
       Q: Caro colega,
     Como aprecio muito o manual 'Das Palavras aos Actos', estive hoje na excelente acção de formação dinamizada pelo Vítor no Porto. Relativamente a uma explicação que deu, agradecia imenso se me pudesse dar uma informação. Sempre considerei, tal como referiu o Vítor, que no Imperativo apenas existe a 2.ª pessoa e a forma afirmativa; e que, em todos os outros casos, se usa o presente do conjuntivo com valor imperativo. No entanto, como todas as gramáticas escolares recentes que tenho consultado ultimamente consideram a conjugação do imperativo em todas as pessoas e na forma negativa (coincidindo com o presente do conjuntivo), tenho explicado aos alunos que me parece ser essa a posição dominante da gramática actual, na linha do que é considerado na gramática de Celso Cunha e Lindley Cintra (mas que eu julgava estar mais de acordo com a nomenclatura brasileira). Ora, quando hoje ouvi o Vítor afirmar de forma tão categórica que o Imperativo apenas conta com a 2.ª pessoa e a forma afirmativa, percebi que continua então a ser essa a posição "oficial" em Portugal. Sendo assim, será possível o Vítor indicar-me que gramática(s) (ou outros estudos) validam inequivocamente esta posição relativamente ao Imperativo, para assim todos os colegas da escola passarem a adoptá-la (visto que não é isso que acontece actualmente).
      Muito obrigado e mais uma vez muitos parabéns pelo seu trabalho.

      R: Caríssimo colega,
     Antes de mais, o meu agradecimento pelas suas palavras simpáticas bem como pela sua presença num encontro que, dadas as condições climatéricas, me surpreendeu pela adesão de tantos profissionais motivados e interessados. Desde já, o meu bem haja.
   Quanto ao esclarecimento que me solicita, creio que um primeiro dado a estabelecer é de carácter morfológico. Ambos os modos verbais apresentam paradigmas flexionais distintos. Outro dado tem a ver com a diferenciação entre a designação de tipos de frase (frases de tipo imperativo) e a dos modos verbais: se, para o primeiro caso, podem concorrer vários modos e formas verbais (imperativo, conjuntivo, indicativo; infinitivo), para o segundo, a questão morfológica é decididamente distintiva (veja-se Inês Duarte e a obra Língua Portuguesa – Instrumentos de Análise, pág. 80; a Gramática da Língua Portuguesa, coordenada pela Professora Maria Helena Mira Mateus, pág. 934-936).

Secção de dados =>
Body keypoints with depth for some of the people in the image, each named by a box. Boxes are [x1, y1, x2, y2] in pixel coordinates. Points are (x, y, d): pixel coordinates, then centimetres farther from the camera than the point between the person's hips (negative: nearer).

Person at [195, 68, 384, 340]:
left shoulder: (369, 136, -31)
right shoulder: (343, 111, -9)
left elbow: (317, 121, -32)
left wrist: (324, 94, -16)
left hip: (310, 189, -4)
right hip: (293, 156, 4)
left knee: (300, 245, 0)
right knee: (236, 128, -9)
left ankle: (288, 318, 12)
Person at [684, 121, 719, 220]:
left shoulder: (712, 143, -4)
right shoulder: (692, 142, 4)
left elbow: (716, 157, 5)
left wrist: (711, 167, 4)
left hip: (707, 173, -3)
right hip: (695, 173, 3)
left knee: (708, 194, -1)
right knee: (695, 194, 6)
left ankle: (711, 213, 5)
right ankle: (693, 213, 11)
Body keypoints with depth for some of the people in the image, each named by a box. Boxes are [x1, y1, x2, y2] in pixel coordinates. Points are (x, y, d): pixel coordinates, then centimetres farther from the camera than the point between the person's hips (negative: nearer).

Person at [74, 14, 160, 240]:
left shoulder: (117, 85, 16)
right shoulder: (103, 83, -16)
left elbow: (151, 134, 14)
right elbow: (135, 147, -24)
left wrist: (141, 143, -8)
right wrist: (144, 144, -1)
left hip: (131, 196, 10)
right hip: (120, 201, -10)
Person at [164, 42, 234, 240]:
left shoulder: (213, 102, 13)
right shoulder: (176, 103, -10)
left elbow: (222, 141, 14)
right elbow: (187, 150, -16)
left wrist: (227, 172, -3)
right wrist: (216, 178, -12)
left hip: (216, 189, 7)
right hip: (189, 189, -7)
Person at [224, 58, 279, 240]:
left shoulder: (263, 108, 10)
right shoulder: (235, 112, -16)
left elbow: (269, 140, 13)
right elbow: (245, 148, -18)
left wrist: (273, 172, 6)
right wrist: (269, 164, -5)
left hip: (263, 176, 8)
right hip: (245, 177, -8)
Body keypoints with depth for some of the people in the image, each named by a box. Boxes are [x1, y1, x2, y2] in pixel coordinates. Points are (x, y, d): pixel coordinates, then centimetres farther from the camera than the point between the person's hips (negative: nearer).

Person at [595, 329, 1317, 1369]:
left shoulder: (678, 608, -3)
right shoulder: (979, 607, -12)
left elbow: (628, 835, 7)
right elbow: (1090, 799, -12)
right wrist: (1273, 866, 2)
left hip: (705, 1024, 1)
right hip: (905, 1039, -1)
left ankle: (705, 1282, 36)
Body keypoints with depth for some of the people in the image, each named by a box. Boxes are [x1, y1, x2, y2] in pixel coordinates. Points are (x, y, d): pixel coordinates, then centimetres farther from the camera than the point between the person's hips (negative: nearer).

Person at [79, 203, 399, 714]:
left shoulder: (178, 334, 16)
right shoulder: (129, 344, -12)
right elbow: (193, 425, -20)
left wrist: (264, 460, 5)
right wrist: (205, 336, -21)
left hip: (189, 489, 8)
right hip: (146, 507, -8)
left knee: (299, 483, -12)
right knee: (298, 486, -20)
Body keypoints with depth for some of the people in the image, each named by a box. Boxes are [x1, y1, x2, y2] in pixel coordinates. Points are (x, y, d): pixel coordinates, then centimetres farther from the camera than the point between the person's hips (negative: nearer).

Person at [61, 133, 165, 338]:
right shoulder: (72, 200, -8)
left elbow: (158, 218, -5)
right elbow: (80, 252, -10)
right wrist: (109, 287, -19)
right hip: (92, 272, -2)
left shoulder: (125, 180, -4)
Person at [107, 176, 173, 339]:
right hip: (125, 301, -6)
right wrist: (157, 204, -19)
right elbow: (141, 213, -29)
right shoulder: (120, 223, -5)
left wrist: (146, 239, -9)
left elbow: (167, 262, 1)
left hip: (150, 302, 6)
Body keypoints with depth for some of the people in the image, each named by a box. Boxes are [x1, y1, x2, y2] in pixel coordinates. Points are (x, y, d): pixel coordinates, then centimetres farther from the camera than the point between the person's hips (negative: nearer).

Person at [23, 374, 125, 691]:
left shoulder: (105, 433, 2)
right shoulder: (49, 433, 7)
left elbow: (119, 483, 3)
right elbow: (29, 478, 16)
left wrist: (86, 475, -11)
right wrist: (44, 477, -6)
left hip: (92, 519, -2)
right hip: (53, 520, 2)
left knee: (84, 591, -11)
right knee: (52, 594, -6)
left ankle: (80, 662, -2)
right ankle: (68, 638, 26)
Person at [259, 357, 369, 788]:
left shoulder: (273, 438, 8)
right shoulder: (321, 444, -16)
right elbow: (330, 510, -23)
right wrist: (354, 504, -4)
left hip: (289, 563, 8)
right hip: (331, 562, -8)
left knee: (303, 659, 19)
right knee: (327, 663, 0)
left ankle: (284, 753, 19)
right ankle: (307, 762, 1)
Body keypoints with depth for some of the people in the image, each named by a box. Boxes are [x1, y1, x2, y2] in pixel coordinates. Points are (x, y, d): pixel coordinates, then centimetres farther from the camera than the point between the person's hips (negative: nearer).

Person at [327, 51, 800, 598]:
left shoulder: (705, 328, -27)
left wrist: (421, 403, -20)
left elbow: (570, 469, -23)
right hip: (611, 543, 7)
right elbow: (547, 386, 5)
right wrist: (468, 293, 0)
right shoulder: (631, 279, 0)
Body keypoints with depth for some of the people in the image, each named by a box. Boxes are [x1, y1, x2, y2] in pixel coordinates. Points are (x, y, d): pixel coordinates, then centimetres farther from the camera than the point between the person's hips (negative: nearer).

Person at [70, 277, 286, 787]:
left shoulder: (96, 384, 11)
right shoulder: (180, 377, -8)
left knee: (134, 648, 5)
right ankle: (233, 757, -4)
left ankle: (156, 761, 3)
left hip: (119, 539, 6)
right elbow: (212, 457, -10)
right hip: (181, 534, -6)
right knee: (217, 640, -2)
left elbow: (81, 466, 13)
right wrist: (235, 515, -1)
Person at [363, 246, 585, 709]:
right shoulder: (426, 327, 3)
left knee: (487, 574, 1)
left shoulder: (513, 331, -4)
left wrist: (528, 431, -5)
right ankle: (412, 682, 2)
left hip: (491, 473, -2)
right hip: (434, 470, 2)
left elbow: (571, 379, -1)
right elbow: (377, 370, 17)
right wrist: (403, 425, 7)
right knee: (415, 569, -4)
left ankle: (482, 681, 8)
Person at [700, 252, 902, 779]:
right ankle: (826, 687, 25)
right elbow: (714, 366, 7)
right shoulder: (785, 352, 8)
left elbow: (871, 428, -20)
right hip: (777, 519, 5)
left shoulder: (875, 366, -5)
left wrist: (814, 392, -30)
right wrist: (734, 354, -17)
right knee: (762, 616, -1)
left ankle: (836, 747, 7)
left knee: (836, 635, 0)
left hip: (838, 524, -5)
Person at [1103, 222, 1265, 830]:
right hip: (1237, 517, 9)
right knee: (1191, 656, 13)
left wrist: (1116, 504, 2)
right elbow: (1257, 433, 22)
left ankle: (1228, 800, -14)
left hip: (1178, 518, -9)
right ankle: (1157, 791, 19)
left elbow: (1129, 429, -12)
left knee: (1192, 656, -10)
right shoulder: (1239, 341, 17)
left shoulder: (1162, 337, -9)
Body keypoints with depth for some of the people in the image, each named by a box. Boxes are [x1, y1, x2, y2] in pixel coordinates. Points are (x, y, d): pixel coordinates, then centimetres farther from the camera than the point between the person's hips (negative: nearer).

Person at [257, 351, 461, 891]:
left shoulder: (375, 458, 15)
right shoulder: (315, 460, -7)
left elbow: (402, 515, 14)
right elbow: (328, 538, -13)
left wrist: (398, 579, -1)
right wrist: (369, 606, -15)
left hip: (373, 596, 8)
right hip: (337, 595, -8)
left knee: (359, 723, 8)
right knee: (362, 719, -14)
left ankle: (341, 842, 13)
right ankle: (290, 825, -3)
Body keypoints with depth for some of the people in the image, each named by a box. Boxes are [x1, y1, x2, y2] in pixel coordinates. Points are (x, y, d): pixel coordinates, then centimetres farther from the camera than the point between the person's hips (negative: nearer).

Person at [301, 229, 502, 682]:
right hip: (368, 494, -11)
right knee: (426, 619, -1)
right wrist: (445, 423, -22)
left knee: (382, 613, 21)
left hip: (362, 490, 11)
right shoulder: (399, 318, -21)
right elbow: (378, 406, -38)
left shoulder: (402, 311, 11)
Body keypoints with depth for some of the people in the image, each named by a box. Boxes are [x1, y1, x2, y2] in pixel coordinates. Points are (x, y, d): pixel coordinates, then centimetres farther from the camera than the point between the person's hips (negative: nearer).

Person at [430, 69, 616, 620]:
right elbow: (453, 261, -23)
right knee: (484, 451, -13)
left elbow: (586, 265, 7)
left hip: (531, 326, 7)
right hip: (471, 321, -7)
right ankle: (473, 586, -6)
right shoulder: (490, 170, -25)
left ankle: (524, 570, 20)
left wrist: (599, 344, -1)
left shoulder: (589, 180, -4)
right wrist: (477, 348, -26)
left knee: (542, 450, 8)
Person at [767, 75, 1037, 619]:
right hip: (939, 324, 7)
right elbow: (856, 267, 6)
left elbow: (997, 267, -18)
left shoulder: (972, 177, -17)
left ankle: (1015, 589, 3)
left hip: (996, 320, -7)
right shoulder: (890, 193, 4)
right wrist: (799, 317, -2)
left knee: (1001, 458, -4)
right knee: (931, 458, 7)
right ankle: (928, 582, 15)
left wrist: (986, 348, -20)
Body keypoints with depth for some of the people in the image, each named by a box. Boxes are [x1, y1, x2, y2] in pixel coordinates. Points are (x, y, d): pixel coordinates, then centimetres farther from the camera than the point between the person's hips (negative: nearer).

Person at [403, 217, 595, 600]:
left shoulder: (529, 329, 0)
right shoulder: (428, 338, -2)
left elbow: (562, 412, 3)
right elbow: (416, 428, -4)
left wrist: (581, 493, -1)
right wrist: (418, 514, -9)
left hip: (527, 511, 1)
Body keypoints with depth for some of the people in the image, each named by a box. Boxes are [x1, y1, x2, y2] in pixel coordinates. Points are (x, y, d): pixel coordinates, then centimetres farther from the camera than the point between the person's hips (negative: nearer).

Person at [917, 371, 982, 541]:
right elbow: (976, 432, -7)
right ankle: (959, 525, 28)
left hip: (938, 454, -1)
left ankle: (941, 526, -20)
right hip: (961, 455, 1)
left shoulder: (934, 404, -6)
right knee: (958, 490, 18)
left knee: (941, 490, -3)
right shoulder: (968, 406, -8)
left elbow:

Instruções do exercício =>
a) Segundo o excerto da página sobre o imperativo, em que cidade decorreu a ação de formação dinamizada pelo Vítor?
b) Explique, com base no excerto da página sobre o imperativo, por que motivo o autor da pergunta tinha dito aos alunos que a conjugação do imperativo em todas as pessoas e na forma negativa lhe parecia ser a posição dominante da gramática atual.
c) Prossiga o excerto da página sobre o imperativo a partir da última frase apresentada.

Problemas resolvidos =>
a) No Porto.

b) Porque todas as gramáticas escolares recentes que tinha consultado consideravam a conjugação do imperativo em todas as pessoas e na forma negativa, coincidindo com o presente do conjuntivo.

c)
    A por si referida gramática de Celso Cunha e Lindley Cintra não deixa de ser sintomática: na distinção entre imperativo afirmativo e imperativo negativo (e aqui entendo que a noção de “imperativo” esteja mais próxima da questão do tipo de frase do que da do modo verbal), é clara a afirmação de que “o imperativo afirmativo possui formas próprias somente para as segundas pessoas do singular e do plural (sujeitos ‘tu’ e ‘vós’). As demais pessoas são expressas pelas formas correspondentes do presente do conjuntivo.” E, quanto ao imperativo negativo, “não tem nenhuma forma própria. É integralmente suprido pelo presente do conjuntivo” (pág. 474, da Nova Gramática do Português Contemporâneo). Na página 465 da obra citada, é ainda assumido, na alínea e), que o conjuntivo independente (por contraste com o conjuntivo de carácter subordinativo, na linha etimológica da própria designação do modo) se emprega em contextos de ordem / proibição (na terceira pessoa), embora eu acrescente que se possa alargar ainda mais o efeito perlocutório de mais enunciados (pedido, conselho, entre outros).
     Na mesma linha de pensamento, sugiro a leitura da Gramática da Língua Portuguesa, de Mário Vilela (Almedina), da qual cito a página 175: “O imperativo, como vimos, apresenta um quadro de formas com lacunas, em que o conjuntivo completa normalmente as formas que faltam ao imperativo.”
     Uma última sugestão: leitura do artigo “Subjonctif et impératif – une contribution à l’étude de la configuration linguistique du SOUHAIT, de l’ORDRE, du REGRET et du REPROCHE”, de Fernanda Irene Fonseca, ao qual poderá aceder na publicação intitulada Gramática e Pragmática – Estudos de Linguística Geral e de Linguística Aplicada ao Ensino do Português (Porto Editora).
    Espero ter sido esclarecedor e orientador nas referências a consultar.
    Sempre ao dispor.
    Cumprimentos.

   Que este seja um sinal da rede, da parceria, das colaborações sugeridas e necessárias para os trabalhos e desafios que a todo o tempo nos surgem... e que, neste momento, são de monta.